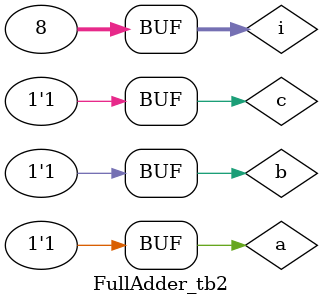
<source format=v>

module FullAdder_tb2;
 	reg a,b,c;
 	wire sum,carry;

  FullAdder dut (
	.a(a),
	.b(b),
	.c(c),
	.sum(sum),
	.carry(carry)
   );

    integer i;
     initial
      begin 
	for (i=0; i<8; i=i+1)
	  begin 
		{a,b,c}=i;
		   #10;
	  end
      end
     initial
	$monitor("a=%b  b=%b  c=%b | sum=%b  carry=%b",a,b,c,sum,carry);
   
endmodule

</source>
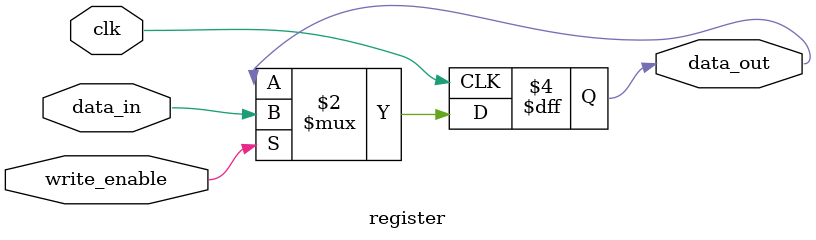
<source format=sv>
module cpu(clk,reset,in,out,N,V,Z,w,mem_addr,mem_cmd,halt);
  input clk, reset;
  input [15:0] in;
  
  output [15:0] out;
  output N, V, Z, w;
  output [8:0] mem_addr;
  output [1:0] mem_cmd;
  output halt;

  wire [15:0] current_instruction;
  wire [2:0] opcode;
  wire [1:0] ALUop;
  wire [1:0] nsel1, nsel2;
  wire [15:0] sximm8, sximm5;
  wire [1:0] shift;
  wire [2:0] readnum1, readnum2, writenum;
  wire write;
  wire loada, loadb, loadc, loads;
  wire [1:0] vsel;
  wire asel, bsel;
  wire [2:0] Z_out;
  wire [15:0] mdata;
  wire [8:0] PC;
  reg [8:0] next_pc;
  wire load_pc;
  wire load;
  wire load_addr;
  wire [8:0] address_out;
  wire [1:0] reset_pc;
  wire addr_sel;
  wire [15:0] data_out1, data_out2;
  wire [2:0] cond;
  wire loadab;
  wire strsel;
  wire [15:0] datapath_out;

  assign N = Z_out[1];
  assign Z = Z_out[0];
  assign V = Z_out[2];

  assign out = strsel ? data_out1 : datapath_out;

  register #(9) pc(
    .clk(clk),
    .data_in(next_pc),
    .data_out(PC),
    .write_enable(load_pc));

  register #(9) data_address(
    .clk(clk),
    .data_in(datapath_out[8:0]),
    .data_out(address_out),
    .write_enable(load_addr));

  register #(16) INSTRUCTION(
    .clk(clk),
    .data_in(in),
    .data_out(current_instruction),
    .write_enable(load));

  instruction_decoder DECODER(
    .decoder_in(current_instruction),
    .nsel1(nsel1),
    .nsel2(nsel2),
    .opcode(opcode),
    .ALUop(ALUop),
    .readnum1(readnum1),
    .readnum2(readnum2),
    .writenum(writenum),
    .shift(shift),
    .sximm8(sximm8),
    .sximm5(sximm5),
    .cond(cond));

  datapath DP(
    .clk(clk),
    .readnum1(readnum1),
    .readnum2(readnum2),
    .vsel(vsel),
    .shift(shift),
    .asel(asel),
    .bsel(bsel),
    .ALUop(ALUop),
    .loadc(loadc),
    .loads(loads),
    .writenum(writenum),
    .write(write),
    .Z_out(Z_out),
    .datapath_out(datapath_out),
    .mdata(in),
    .sximm8(sximm8),
    .sximm5(sximm5),
    .pc(PC),
    .data_out1(data_out1),
	.loadab(loadab));

  state FSM(
    .clk(clk),
    .reset(reset),
    .opcode(opcode),
    .ALUop(ALUop),
    .loadc(loadc),
    .loads(loads),
    .write(write),
    .asel(asel),
    .bsel(bsel),
    .vsel(vsel),
    .nsel1(nsel1),
    .nsel2(nsel2),
    .w(w),
    .load_ir(load),
    .load_addr(load_addr),
    .reset_pc(reset_pc),
    .addr_sel(addr_sel),
    .load_pc(load_pc),
    .mem_cmd(mem_cmd),
    .Z_in(Z_out),
    .cond(cond),
    .halt(halt),
	.loadab(loadab),
	.strsel(strsel));

  always_comb begin
      case(reset_pc)
        2'b00: next_pc = PC + 1;
        2'b01: next_pc = 9'd0;
        2'b10: next_pc = PC + sximm8[8:0];
        2'b11: next_pc = data_out1[8:0];
      endcase
  end

  assign mem_addr = addr_sel ? PC : address_out;
endmodule

module register(clk, data_in, data_out, write_enable);
  parameter n = 1;

  input clk;
  input write_enable;
  input [n-1:0] data_in;

  output reg [n-1:0] data_out;

  always_ff @(posedge clk) begin
    if (write_enable) begin
      data_out <= data_in;
    end
  end
endmodule

</source>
========================
Look through the entries and return each line that has the word "carry" in it.

Your solution
 	wire sum,carry;
	.carry(carry)
	$monitor("a=%b  b=%b  c=%b | sum=%b  carry=%b",a,b,c,sum,carry);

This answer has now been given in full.